PAPERS
ALBERT: A Lite BERT for Self-Supervised Learning of Language Representations
ALBERT: A Lite BERT for Self-Supervised Learning of Language Representations
https://arxiv.org/pdf/1909.11942.pdf
Introduction
- Increasing the model size when pretraining language represetnations often results in improvement on performance of downstream tasks. However, this comes at the cost of extra computing resources in terms of both memory required and speed.
- ALBERT introduces two parameter reduction techniques to improve performance of BERT without siginificant negative performance on downstream tasks
- Factorizes embedding parametrization
- Cross-Layer parameter sharingg
- ALBERT also introduces a self-supervised loss for sentence-order prediction which replaces the next sentence prediction task in BERT.
Related Work
- Previous methods have improved efficiency in either memory or speed but adversely affect the other aspect.

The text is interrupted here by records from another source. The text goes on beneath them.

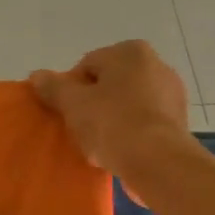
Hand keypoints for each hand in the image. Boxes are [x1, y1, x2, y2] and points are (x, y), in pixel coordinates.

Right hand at [30, 41, 194, 181]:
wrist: (157, 162)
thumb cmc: (112, 124)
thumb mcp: (73, 104)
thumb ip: (53, 87)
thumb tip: (36, 75)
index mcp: (131, 52)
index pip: (87, 66)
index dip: (71, 90)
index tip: (67, 113)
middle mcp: (157, 64)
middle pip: (109, 84)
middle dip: (93, 104)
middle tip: (80, 129)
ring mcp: (172, 94)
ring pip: (127, 105)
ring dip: (112, 121)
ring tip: (100, 145)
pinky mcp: (178, 122)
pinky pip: (144, 123)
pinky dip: (131, 134)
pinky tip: (120, 152)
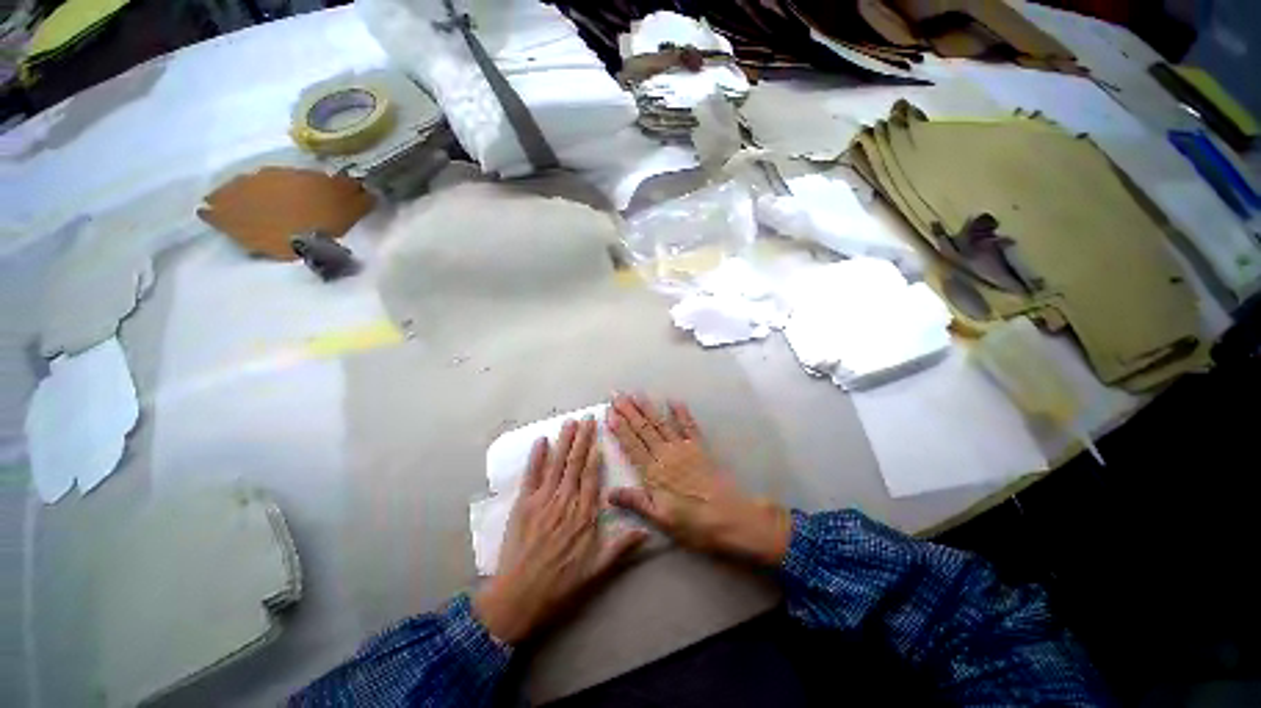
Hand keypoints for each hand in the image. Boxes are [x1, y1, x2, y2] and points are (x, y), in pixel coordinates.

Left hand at [473, 418, 647, 644]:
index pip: (592, 476)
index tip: (599, 437)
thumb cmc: (561, 584)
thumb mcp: (597, 571)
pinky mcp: (523, 505)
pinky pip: (531, 476)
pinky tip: (541, 440)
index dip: (595, 454)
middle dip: (582, 439)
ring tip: (569, 422)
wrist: (519, 598)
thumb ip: (621, 547)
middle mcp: (565, 501)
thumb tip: (647, 532)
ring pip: (557, 464)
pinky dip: (536, 457)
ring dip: (563, 441)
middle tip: (587, 418)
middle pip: (576, 464)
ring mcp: (543, 500)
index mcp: (584, 515)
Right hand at [605, 394, 789, 566]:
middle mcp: (665, 454)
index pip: (632, 445)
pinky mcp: (699, 447)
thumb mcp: (660, 518)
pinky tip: (674, 401)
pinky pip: (689, 426)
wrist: (729, 517)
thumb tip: (609, 493)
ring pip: (661, 424)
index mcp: (653, 472)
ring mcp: (683, 448)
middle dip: (629, 411)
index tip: (609, 412)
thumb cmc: (692, 522)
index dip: (619, 428)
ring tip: (636, 394)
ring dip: (648, 408)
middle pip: (643, 429)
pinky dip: (681, 413)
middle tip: (617, 394)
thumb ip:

- Cross-layer parameter sharing has been used before but the prior work has been focused on training for standard encoder-decoder tasks rather than the pre-training/finetuning setting.
- Previous work has removed the next-sentence prediction(NSP) task for BERT when experiments showed that had no effect on performance.
Model Architecture
- The architecture is similar to BERT with transformer encoder with GELU nonlinearities.
- \(E\) is vocabulary embedding size, \(L\) is number of encoder layers, \(H\) is hidden size.
1. Factorized Embedding Parameterization:
- In BERT, the WordPiece embedding size E is tied with the hidden layer size \(H\) implying \(E\equiv H\)
- The authors argue that this is sub-optimal because these embeddings are meant to learn context-indpenedent representations whereas hidden-layer embeddings are meant to learn context-dependent representations. From previous papers, from the use of context, BERT-like representations help provide the signal for learning such context-dependent representations. Unlinking the two parametrs would make more efficient usage of the total model parameters by making it \(H\gg E\)
- Since \(E\) was originally very tied \(H\), the total number of parameters of the embedding matrix \(E\times V\) would exponentially increase by increasing \(H\). The resulting matrix would be sparse would only a few values being updated during training.
- The embedding paramers size \(O(V\times H)\) grows with increasing \(H\). ALBERT factorizes the embedding parameters into two smaller matrices with size \(O(V\times E\ +\ E\times H)\). The vectors are projected to space \(E\) first before being projected to space \(H\). This is much more significant when \(H\gg E\).
2. Cross-Layer Parameter Sharing:
- In order to improve parameter efficiency, ALBERT shared all parameters across layers. Compared to Deep Equilibrium Models which reach an equilibrium point for which the input and output embeddings of a certain llayer remain the same, ALBERT has oscillating embeddings.
3. Inter-Sentence Coherence Loss
- BERT used two pre-training tasks, masked language modelling(MLM) and next sentence prediction(NSP).
- NSP was designed to improve performance on downstream tasks that involve sentence pairs. However, later experiments and research showed that the task had minimal impact on performance.
- The reason probably beingg that NSP was much simpler than MLM and as such was not a useful task in conjuction with MLM.
- The authors argue that NSP conflates topic prediction and coherence prediction. While topic prediction is easier, it also overlaps with MLM.
- ALBERT uses sentence-order prediction which classifies whether two sentences are in the correct order or not. This new classification loss is explicitly for sentence coherence.
Evaluations
- The paper has much more detailed explanations of experiments but as a summary, ALBERT improves performance of BERT on several different tasks while also being about 1.7 times faster (ALBERT-large vs BERT-large). ALBERT-xxlarge gains the most improvements in performance with only around 70% of BERT-large's parameters. However, the structure of this model makes it 3 times slower.
- Paper also details ablation studies and performance on GLUE tasks.
- Overall, ALBERT-xxlarge has less parameters than BERT-large but gets significantly better results while losing speed due to its large structure.